The last wild card/adjustment to the trade list is Viktor Stalberg. He has played well enough that I think Francis could be happy to pull him off the trade list and just re-sign him if he wants to stay with the Hurricanes for a price similar to his current contract. The Hurricanes have young players who could surprise and push up into the top 9 next season and also (per my post evaluating the team’s forwards in detail) a need for another difference-maker scoring-wise. But I think regardless of how all of that sorts out, Stalberg makes sense as a #10-#13 forward who brings a big body, great skating/forechecking for a fourth line, penalty killing and some depth scoring to boot. Of all of the Hurricanes unrestricted free agents, I think he is the 1 that it makes sense to re-sign rather than collecting whatever is possible.
But with a couple wins, the yard sale might not be as aggressive as in years past
This time last year, Ron Francis had some assets with high value with Eric Staal leading the list but also with John-Michael Liles playing well and Kris Versteeg having value as a veteran depth scorer. The prior year Andrej Sekera netted a first round pick and also a recent second-rounder in Roland McKeown. Francis moved aggressively and even a few days early in both cases to make sure he leveraged the situation to restock his prospect pool.

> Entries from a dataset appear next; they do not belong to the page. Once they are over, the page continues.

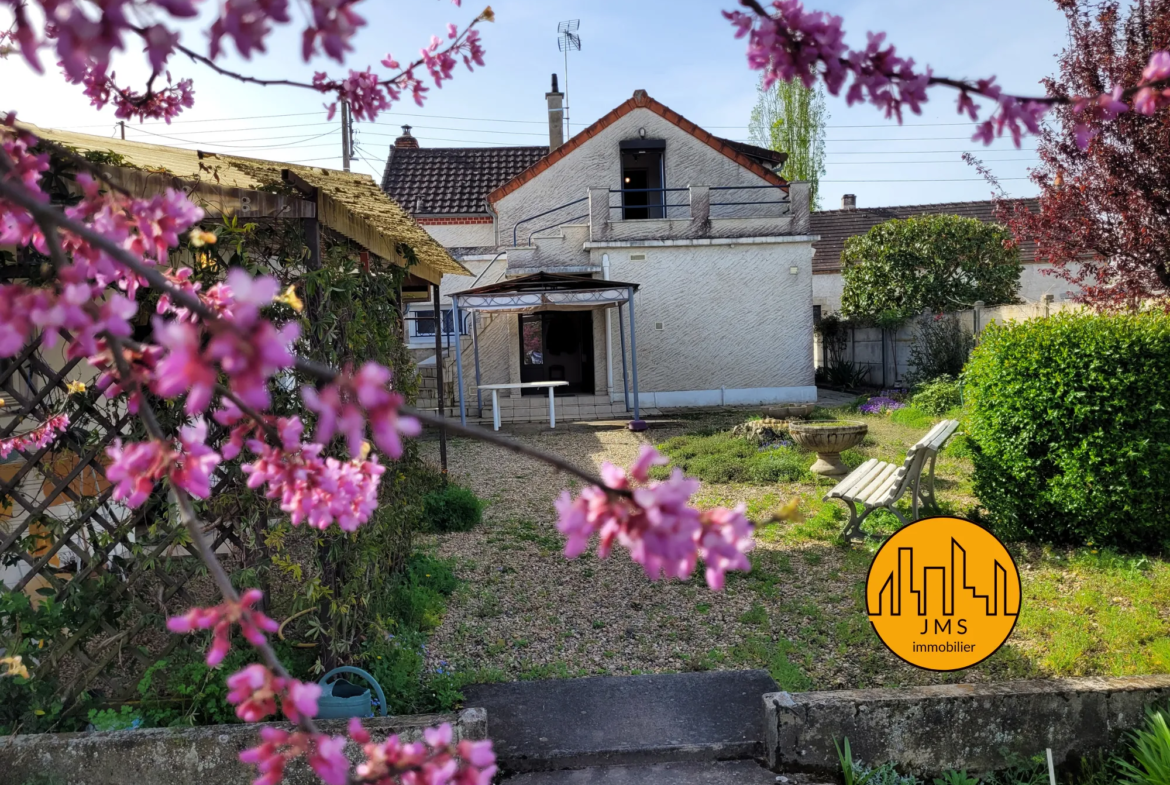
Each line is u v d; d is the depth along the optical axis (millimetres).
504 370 17141
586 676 4426
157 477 1211
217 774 3266
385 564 5047
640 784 3432
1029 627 4742
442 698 3957
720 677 4336
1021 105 1474
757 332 16938
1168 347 5664
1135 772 3252
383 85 1933
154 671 3680
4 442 3258
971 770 3527
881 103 1446
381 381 855
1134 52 7734
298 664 3873
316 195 3820
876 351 19375
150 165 3771
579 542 1071
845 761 3381
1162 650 4207
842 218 28828
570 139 17734
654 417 15516
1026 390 6102
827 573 6008
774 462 9648
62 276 959
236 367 749
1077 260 8695
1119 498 5715
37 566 3521
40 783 3162
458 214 18984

The Hurricanes play 4 more times before next Wednesday’s trade deadline. If the team continues to stumble such that it is more or less eliminated from playoff contention, look for an all out sale reminiscent of years past with Francis holding auctions and collecting what he can for every player except possibly Stalberg. The assets he has this trade deadline are likely only to garner mid-late round picks (though I would be happy to be surprised with a third-rounder or 2) and that is dependent on a team having a need for a specific skill set (i.e. penalty killing) from a depth player. So while the current trajectory sees Francis toting all his stuff out into the front yard, there is a chance that despite best efforts, some of it comes back. In addition, even if the sale is successful, the return to be had is not as great as in years past.
The best chance might be a domino effect
History suggests that some team will overbid to win a key player at the trade deadline such that it is an expensive time to shop for anything. As such, I think the probability of Francis winning any kind of bidding war for a prized player like Duchene or Landeskog is very low. I think what might be more interesting to watch is domino effects if/when teams that are looking to add win these bidding wars and then consider second deals either to make the salary cap math work or to clear out a player who was previously in the slot to be filled by the newly added star. The scenarios and names who could be part of this kind of deal will feature in my upcoming trade deadline series.